WHAT YOU HAVE TO DO
Search the records for "house". Copy every line where it appears.

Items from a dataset
_ _ _ _ _ _ _
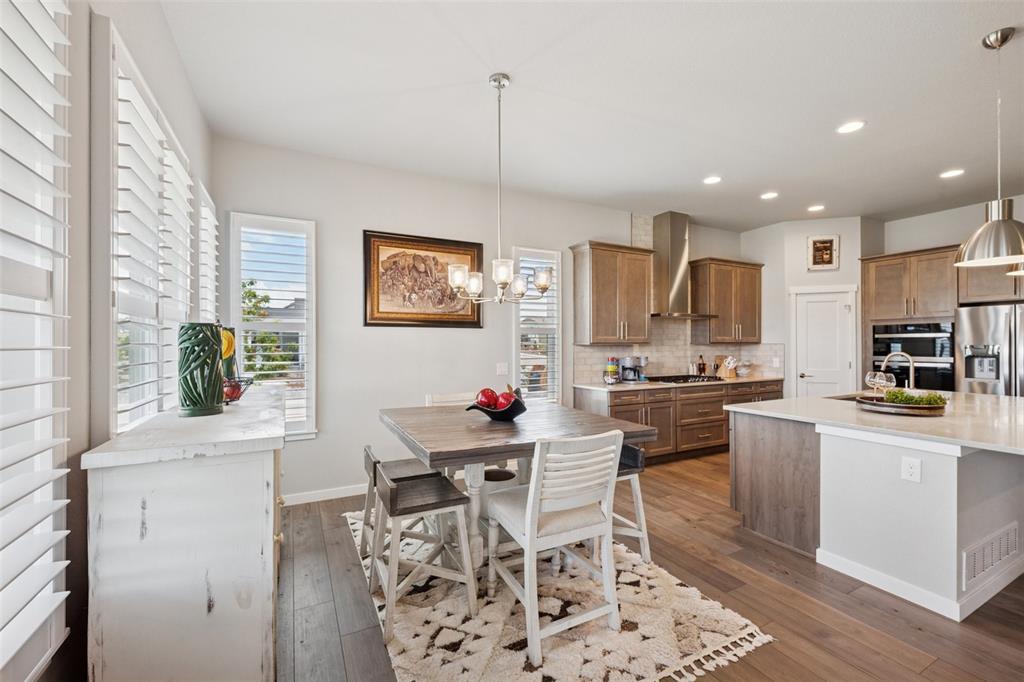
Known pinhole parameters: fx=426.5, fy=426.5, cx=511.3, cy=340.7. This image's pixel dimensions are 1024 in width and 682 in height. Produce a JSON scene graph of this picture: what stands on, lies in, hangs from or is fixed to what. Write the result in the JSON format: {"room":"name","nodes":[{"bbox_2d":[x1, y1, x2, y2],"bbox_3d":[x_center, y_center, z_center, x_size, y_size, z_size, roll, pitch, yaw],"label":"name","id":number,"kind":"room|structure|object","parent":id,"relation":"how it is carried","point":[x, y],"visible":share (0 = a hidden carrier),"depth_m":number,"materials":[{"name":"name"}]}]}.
{"room":"dining room","nodes":[
{"label":"dining room","id":0,"kind":"room"},
{"bbox_2d":[2,2,217,681],"bbox_3d":[-0.959,-0.119,0.481,0.167,3.039,6.551,0,0,-28],"label":"left wall","id":1,"kind":"structure","parent":0,"point":[87,354],"depth_m":1.31,"materials":[{"name":"paint"}]},
{"bbox_2d":[0,0,73,681],"bbox_3d":[-1.154,-0.163,0.815,0.120,2.091,1.048,0,0,-28],"label":"shuttered window","id":2,"kind":"structure","parent":1,"relation":"in","point":[65,531],"depth_m":1.10,"materials":[{"name":"white wood"}]},
{"bbox_2d":[106,18,195,436],"bbox_3d":[-1.723,-0.318,2.045,0.147,1.579,1.578,0,0,-28],"label":"shuttered window","id":3,"kind":"structure","parent":1,"relation":"in","point":[143,108],"depth_m":1.78,"materials":[{"name":"white glass"}]},
{"bbox_2d":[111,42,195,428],"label":"plantation shutter","id":4,"kind":"object","parent":3,"relation":"attached to","point":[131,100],"visible":0.6,"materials":[{"name":"white wood"}]},
{"bbox_2d":[197,182,219,323],"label":"shuttered window","id":5,"kind":"structure","parent":1,"relation":"in","point":[211,265],"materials":[{"name":"white wood"}]},
{"bbox_2d":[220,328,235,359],"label":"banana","id":6,"kind":"object","parent":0,"point":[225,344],"visible":0.33,"depth_m":2.22,"materials":[{"name":"yellow food"}]},
{"bbox_2d":[210,137,746,505],"bbox_3d":[0.545,-0.108,5.000,6.709,3.023,0.155,0,0,-28],"label":"back wall","id":7,"kind":"structure","parent":0,"point":[564,237],"depth_m":3.98,"materials":[{"name":"white paint"}]},
{"bbox_2d":[226,211,316,438],"bbox_3d":[-2.053,-0.089,3.652,0.654,1.942,0.159,0,0,-28],"label":"window","id":8,"kind":"structure","parent":7,"relation":"in","point":[239,309],"depth_m":3.65,"materials":[{"name":"white glass"}]},
{"bbox_2d":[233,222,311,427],"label":"window shutter","id":9,"kind":"object","parent":8,"relation":"attached to","point":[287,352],"visible":0.88,"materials":[{"name":"white wood"}]},
{"bbox_2d":[281,484,368,505],"bbox_3d":[-1.018,1.345,4.059,3.541,0.094,0.016,0,0,-28],"label":"baseboard","id":10,"kind":"structure","parent":7,"relation":"attached to","point":[341,496],"depth_m":3.73,"materials":[{"name":"white paint"}]},
{"bbox_2d":[363,230,482,328],"bbox_3d":[-0.832,-0.572,4.133,1.139,0.891,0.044,0,0,-28],"label":"framed picture","id":11,"kind":"object","parent":7,"relation":"attached to","point":[473,253],"visible":0.97,"depth_m":4.09},
{"bbox_2d":[496,362,508,375],"bbox_3d":[-0.096,0.295,4.476,0.124,0.130,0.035,0,0,-28],"label":"light switch","id":12,"kind":"object","parent":7,"relation":"attached to","point":[501,368],"visible":0.98,"depth_m":4.47,"materials":[{"name":"white plastic"}]},
{"bbox_2d":[514,247,562,402],"bbox_3d":[0.270,-0.085,4.794,0.631,1.878,0.152,0,0,-28],"label":"window","id":13,"kind":"structure","parent":7,"relation":"in","point":[518,370],"depth_m":4.80,"materials":[{"name":"white glass"}]},
{"bbox_2d":[571,240,654,345],"bbox_3d":[1.193,-0.543,5.070,0.923,1.149,0.377,0,0,-28],"label":"upper cabinet","id":14,"kind":"object","parent":7,"relation":"attached to","point":[592,275],"visible":1,"depth_m":4.91,"materials":[{"name":"brown wood"}]},
{"bbox_2d":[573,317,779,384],"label":"tile backsplash","id":15,"kind":"structure","parent":7,"relation":"attached to","point":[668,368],"depth_m":5.59,"materials":[{"name":"beige tile"}]},
{"bbox_2d":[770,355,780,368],"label":"socket","id":16,"kind":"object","parent":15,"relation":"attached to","point":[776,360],"visible":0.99,"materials":[{"name":"white plastic"}]},
{"bbox_2d":[647,212,714,318],"bbox_3d":[2.046,-0.953,5.394,0.873,1.250,0.515,0,0,-28],"label":"range hood","id":17,"kind":"object","parent":7,"relation":"attached to","point":[676,273],"visible":0.94,"depth_m":5.33,"materials":[{"name":"silver metal"}]},
{"bbox_2d":[689,258,763,345],"bbox_3d":[2.978,-0.526,5.939,1.057,1.118,0.375,0,0,-28],"label":"upper cabinet","id":18,"kind":"object","parent":7,"relation":"attached to","point":[738,325],"visible":0.97,"depth_m":5.76,"materials":[{"name":"brown wood"}]},
{"bbox_2d":[154,0,1023,231],"bbox_3d":[2.542,-1.662,2.214,7.820,0.106,7.258,0,0,-28],"label":"ceiling","id":19,"kind":"structure","parent":0,"point":[708,164],"depth_m":2.78,"materials":[{"name":"white paint"}]},
{"bbox_2d":[443,71,553,308],"bbox_3d":[-0.089,-0.915,2.658,0.652,1.403,0.639,0,0,-28],"label":"chandelier","id":20,"kind":"object","parent":19,"relation":"hanging from","point":[457,279],"visible":1,"depth_m":2.60,"materials":[{"name":"silver metal"}]},
{"bbox_2d":[703,175,721,184],"bbox_3d":[2.000,-1.604,4.251,0.187,0.009,0.190,0,0,-28],"label":"recessed light","id":21,"kind":"object","parent":19,"relation":"in","point":[712,179],"visible":0.99,"depth_m":4.24,"materials":[{"name":"white"}]},
{"bbox_2d":[760,191,778,199],"bbox_3d":[2.836,-1.604,4.700,0.187,0.009,0.190,0,0,-28],"label":"recessed light","id":22,"kind":"object","parent":19,"relation":"in","point":[766,195],"visible":0.99,"depth_m":4.69,"materials":[{"name":"white"}]},
{"bbox_2d":[807,204,824,211],"bbox_3d":[3.653,-1.598,5.122,0.186,0.009,0.188,0,0,-28],"label":"recessed light","id":23,"kind":"object","parent":19,"relation":"in","point":[818,207],"visible":0.98,"depth_m":5.11,"materials":[{"name":"white"}]},
{"bbox_2d":[836,120,864,133],"bbox_3d":[2.545,-1.607,3.204,0.188,0.009,0.191,0,0,-28],"label":"recessed light","id":24,"kind":"object","parent":19,"relation":"in","point":[848,128],"visible":0.99,"depth_m":3.20,"materials":[{"name":"white"}]},
{"bbox_2d":[939,168,965,178],"bbox_3d":[4.207,-1.600,4.078,0.186,0.008,0.189,0,0,-28],"label":"recessed light","id":25,"kind":"object","parent":19,"relation":"in","point":[954,171],"visible":0.99,"depth_m":4.07,"materials":[{"name":"white"}]},
{"bbox_2d":[953,26,1023,267],"bbox_3d":[2.640,-1.036,2.321,0.368,1.239,0.366,0,0,-28],"label":"pendant light","id":26,"kind":"object","parent":19,"relation":"hanging from","point":[980,231],"visible":1,"depth_m":2.29,"materials":[{"name":"silver metal"}]},
{"bbox_2d":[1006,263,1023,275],"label":"pendant light","id":27,"kind":"object","parent":19,"relation":"hanging from","point":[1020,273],"visible":0.62,"depth_m":2.78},
{"bbox_2d":[276,449,1023,681],"bbox_3d":[2.549,1.434,2.125,8.201,0.101,7.572,0,0,-28],"label":"floor","id":28,"kind":"structure","parent":0,"point":[912,631],"depth_m":2.23,"materials":[{"name":"brown wood"}]},
{"bbox_2d":[81,384,284,681],"bbox_3d":[-1.353,0.836,2.015,0.511,1.068,1.663,0,0,-28],"label":"sideboard","id":29,"kind":"object","parent":28,"relation":"on","point":[253,627],"visible":0.96,"depth_m":1.35,"materials":[{"name":"white wood"}]},
{"bbox_2d":[178,322,224,416],"bbox_3d":[-1.390,0.124,1.917,0.174,0.403,0.174,0,0,17],"label":"green vase","id":30,"kind":"object","parent":29,"relation":"on","point":[207,341],"visible":0.99,"depth_m":1.86,"materials":[{"name":"green ceramic"}]},
{"bbox_2d":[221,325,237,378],"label":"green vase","id":31,"kind":"object","parent":29,"relation":"on","point":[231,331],"visible":0.41,"depth_m":2.40,"materials":[{"name":"green"}]},
{"bbox_2d":[222,376,252,403],"bbox_3d":[-1.495,0.262,2.235,0.260,0.131,0.261,0,0,-28],"label":"basket","id":32,"kind":"object","parent":29,"relation":"on","point":[229,390],"visible":0.58,"depth_m":2.21,"materials":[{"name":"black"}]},
{"bbox_2d":[340,506,770,681],"bbox_3d":[-0.044,1.385,2.645,1.718,0.015,2.388,0,0,-28],"label":"rug","id":33,"kind":"object","parent":28,"relation":"on","point":[558,601],"visible":0.7,"depth_m":2.05,"materials":[{"name":"beige carpet"}]},
{"bbox_2d":[362,443,437,562],"bbox_3d":[-0.691,1.019,2.703,0.461,0.699,0.454,0,0,-28],"label":"chair","id":34,"kind":"object","parent":33,"relation":"on","point":[401,464],"visible":0.49,"depth_m":2.64,"materials":[{"name":"wood"}]},
{"bbox_2d":[368,455,477,644],"bbox_3d":[-0.473,1.017,2.212,0.453,0.700,0.473,0,0,-28],"label":"stool","id":35,"kind":"object","parent":33,"relation":"on","point":[421,510],"visible":0.98,"depth_m":2.12,"materials":[{"name":"wood"}]},
{"bbox_2d":[426,391,479,406],"bbox_3d":[-0.385,0.901,3.329,0.465,0.949,0.536,0,0,-28],"label":"dining chair","id":36,"kind":"object","parent":33,"relation":"on","point":[445,398],"visible":0.15,"depth_m":3.50,"materials":[{"name":"white wood"}]},
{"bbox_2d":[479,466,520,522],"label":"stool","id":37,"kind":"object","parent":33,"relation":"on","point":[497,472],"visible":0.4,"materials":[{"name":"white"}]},
{"bbox_2d":[380,400,653,574],"bbox_3d":[-0.042,0.926,2.689,1.276,0.855,1.345,0,0,-28],"label":"dining table","id":38,"kind":"object","parent":33,"relation":"on","point":[433,460],"visible":0.75,"depth_m":2.37,"materials":[{"name":"wood"}]},
{"bbox_2d":[466,396,527,421],"bbox_3d":[-0.083,0.411,2.577,0.328,0.124,0.350,0,0,-28],"label":"fruit bowl","id":39,"kind":"object","parent":38,"relation":"on","point":[512,412],"visible":0.7,"depth_m":2.49,"materials":[{"name":"black ceramic"}]},
{"bbox_2d":[476,388,497,408],"bbox_3d":[-0.155,0.360,2.629,0.124,0.140,0.120,0,0,14],"label":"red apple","id":40,"kind":"object","parent":39,"relation":"in","point":[491,392],"visible":0.81,"depth_m":2.59,"materials":[{"name":"red food"}]},
{"bbox_2d":[495,389,516,407],"bbox_3d":[-0.031,0.359,2.592,0.120,0.142,0.117,0,0,27],"label":"apple","id":41,"kind":"object","parent":39,"relation":"in","point":[503,394],"visible":0.66,"depth_m":2.56,"materials":[{"name":"red food"}]},
{"bbox_2d":[484,428,625,673],"bbox_3d":[0.199,0.895,2.086,0.491,0.945,0.547,0,0,-28],"label":"white chair","id":42,"kind":"object","parent":33,"relation":"on","point":[530,511],"visible":0.98,"depth_m":1.94,"materials":[{"name":"white wood"}]},
{"bbox_2d":[613,441,650,561],"bbox_3d":[0.569,1.012,2.742,0.450,0.718,0.475,0,0,-28],"label":"chair","id":43,"kind":"object","parent":33,"relation":"on","point":[636,452],"visible":0.34,"depth_m":2.64,"materials":[{"name":"wood"}]},
{"bbox_2d":[575,379,779,464],"bbox_3d":[2.213,0.958,5.418,3.032,0.883,0.668,0,0,-28],"label":"base cabinet","id":44,"kind":"object","parent":28,"relation":"on","point":[628,404],"visible":0.47,"depth_m":4.98,"materials":[{"name":"brown wood"}]},
{"bbox_2d":[574,375,781,390],"bbox_3d":[2.149,0.504,5.407,2.912,0.039,0.684,0,0,-28],"label":"countertop","id":45,"kind":"structure","parent":44,"relation":"on","point":[738,380],"depth_m":4.99,"materials":[{"name":"stone"}]},
{"bbox_2d":[604,356,619,383],"bbox_3d":[1.168,0.334,4.985,0.149,0.306,0.147,0,0,-28],"label":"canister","id":46,"kind":"object","parent":45,"relation":"on","point":[612,368],"visible":0.99,"depth_m":4.93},
{"bbox_2d":[619,356,644,383],"bbox_3d":[1.439,0.332,5.120,0.239,0.312,0.248,0,0,-28],"label":"coffee maker","id":47,"kind":"object","parent":45,"relation":"on","point":[630,360],"visible":0.99,"depth_m":5.05,"materials":[{"name":"silver metal"}]},
{"bbox_2d":[646,373,724,383],"bbox_3d":[2.165,0.470,5.353,0.811,0.049,0.523,0,0,-28],"label":"cooktop","id":48,"kind":"object","parent":45,"relation":"in","point":[688,378],"visible":0.9,"depth_m":5.24,"materials":[{"name":"black glass"}]},
{"bbox_2d":[697,355,706,375],"bbox_3d":[2.586,0.341,5.803,0.087,0.296,0.082,0,0,-28],"label":"bottle","id":49,"kind":"object","parent":45,"relation":"on","point":[704,368],"visible":0.99,"depth_m":5.78,"materials":[{"name":"glass"}]},
{"bbox_2d":[716,355,737,378],"bbox_3d":[2.904,0.348,5.757,0.127,0.280,0.246,0,0,-28],"label":"knife block","id":50,"kind":"object","parent":45,"relation":"on","point":[722,372],"visible":0.98,"depth_m":5.72,"materials":[{"name":"brown wood"}]},
{"bbox_2d":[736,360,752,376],"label":"glass jar","id":51,"kind":"object","parent":45,"relation":"on","point":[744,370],"visible":0.97,"depth_m":5.87,"materials":[{"name":"glass"}]},
{"bbox_2d":[727,399,1023,619],"bbox_3d":[2.962,0.951,2.991,2.314,0.911,1.702,0,0,-28],"label":"kitchen island","id":52,"kind":"object","parent":28,"relation":"on","point":[790,444],"visible":0.93,"depth_m":2.50,"materials":[{"name":"white paint"}]},
{"bbox_2d":[723,388,1023,455],"bbox_3d":[2.924,0.497,3.006,1.941,0.043,2.087,0,0,-28],"label":"island countertop","id":53,"kind":"structure","parent":52,"relation":"on","point":[796,400],"depth_m":2.67,"materials":[{"name":"white stone"}]},
{"bbox_2d":[826,392,869,402],"bbox_3d":[2.945,0.587,3.487,0.507,0.203,0.494,0,0,-28],"label":"sink","id":54,"kind":"object","parent":53,"relation":"in","point":[852,398],"visible":0.15,"depth_m":3.72,"materials":[{"name":"silver metal"}]},
{"bbox_2d":[881,351,915,389],"bbox_3d":[3.142,0.281,3.464,0.136,0.388,0.222,0,0,-28],"label":"faucet","id":55,"kind":"object","parent":53,"relation":"on","point":[886,358],"visible":0.83,"depth_m":3.43,"materials":[{"name":"silver metal"}]},
{"bbox_2d":[856,392,947,415],"bbox_3d":[2.679,0.440,2.963,0.495,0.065,0.481,0,0,-28],"label":"tray","id":56,"kind":"object","parent":53,"relation":"on","point":[914,408],"visible":0.73,"depth_m":2.81,"materials":[{"name":"brown wood"}]},
{"bbox_2d":[864,370,895,394],"bbox_3d":[2.626,0.321,3.044,0.144,0.203,0.112,0,0,-6],"label":"wine glass","id":57,"kind":"object","parent":56,"relation":"on","point":[868,378],"visible":0.96,"depth_m":3.02,"materials":[{"name":"clear glass"}]},
{"bbox_2d":[881,388,947,406],"bbox_3d":[2.732,0.388,2.909,0.308,0.108,0.279,0,0,-28],"label":"greenery","id":58,"kind":"object","parent":56,"relation":"on","point":[940,398],"visible":0.75,"depth_m":2.87,"materials":[{"name":"green plant"}]},
{"bbox_2d":[901,456,921,483],"bbox_3d":[2.149,0.693,2.297,0.008,0.123,0.078,0,0,-28],"label":"socket","id":59,"kind":"object","parent":52,"relation":"attached to","point":[910,470],"visible":0.98,"depth_m":2.29,"materials":[{"name":"white plastic"}]},
{"bbox_2d":[962,522,1019,589],"bbox_3d":[2.593,1.161,2.311,0.459,0.198,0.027,0,0,-28],"label":"vent","id":60,"kind":"object","parent":52,"relation":"attached to","point":[970,567],"visible":0.97,"depth_m":2.30,"materials":[{"name":"white metal"}]},
{"bbox_2d":[861,246,959,392],"bbox_3d":[4.979,0.142,5.297,0.677,2.448,0.934,0,0,-28],"label":"oven cabinet","id":61,"kind":"object","parent":28,"relation":"on","point":[882,305],"visible":0.55,"depth_m":5.10,"materials":[{"name":"brown wood"}]},
{"bbox_2d":[871,321,953,391],"bbox_3d":[4.952,0.298,5.257,0.620,1.035,0.808,0,0,-28],"label":"wall oven","id":62,"kind":"object","parent":61,"relation":"in","point":[888,348],"visible":0.63,"depth_m":5.05,"materials":[{"name":"black metal"}]},
{"bbox_2d":[954,303,1023,395],"bbox_3d":[5.266,0.505,4.403,0.831,1.772,0.904,0,0,-28],"label":"refrigerator","id":63,"kind":"object","parent":28,"relation":"on","point":[970,323],"visible":0.6,"depth_m":4.36,"materials":[{"name":"silver metal"}]},
{"bbox_2d":[742,215,875,397],"bbox_3d":[4.113,-0.107,5.898,1.504,3.023,0.570,0,0,14],"label":"pantry wall","id":64,"kind":"structure","parent":0,"point":[840,273],"depth_m":5.70,"materials":[{"name":"white paint"}]},
{"bbox_2d":[807,234,839,270],"bbox_3d":[4.028,-1.142,5.523,0.353,0.443,0.031,0,0,15],"label":"framed picture","id":65,"kind":"object","parent":64,"relation":"attached to","point":[830,259],"visible":1,"depth_m":5.52},
{"bbox_2d":[793,286,855,397],"bbox_3d":[4.192,0.431,5.764,0.340,2.095,0.464,0,0,-28],"label":"pantry door","id":66,"kind":"structure","parent":64,"relation":"in","point":[810,368],"depth_m":5.73,"materials":[{"name":"white paint"}]},
{"bbox_2d":[880,196,1023,389],"bbox_3d":[5.887,-0.099,4.160,0.239,3.005,4.029,0,0,-28],"label":"right wall","id":67,"kind":"structure","parent":0,"point":[920,221],"depth_m":5.22,"materials":[{"name":"paint"}]},
{"bbox_2d":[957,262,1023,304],"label":"upper cabinet","id":68,"kind":"object","parent":67,"relation":"attached to","point":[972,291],"visible":0.65,"depth_m":4.55,"materials":[{"name":"brown wood"}]},
{"label":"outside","id":69,"kind":"structure","parent":0,"visible":0},
{"bbox_2d":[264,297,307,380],"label":"house","id":70,"kind":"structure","parent":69,"point":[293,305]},
{"label":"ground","id":71,"kind":"structure","parent":69,"visible":0},
{"bbox_2d":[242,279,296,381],"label":"tree","id":72,"kind":"object","parent":71,"relation":"on","point":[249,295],"visible":0.29,"depth_m":9.98,"materials":[{"name":"green plant"}]},
{"bbox_2d":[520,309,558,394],"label":"house","id":73,"kind":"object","parent":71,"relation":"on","point":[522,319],"visible":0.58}
]}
_ _ _ _ _ _ _
ANSWER SECTION
{"bbox_2d":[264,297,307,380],"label":"house","id":70,"kind":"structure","parent":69,"point":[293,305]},
{"bbox_2d":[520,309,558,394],"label":"house","id":73,"kind":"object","parent":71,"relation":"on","point":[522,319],"visible":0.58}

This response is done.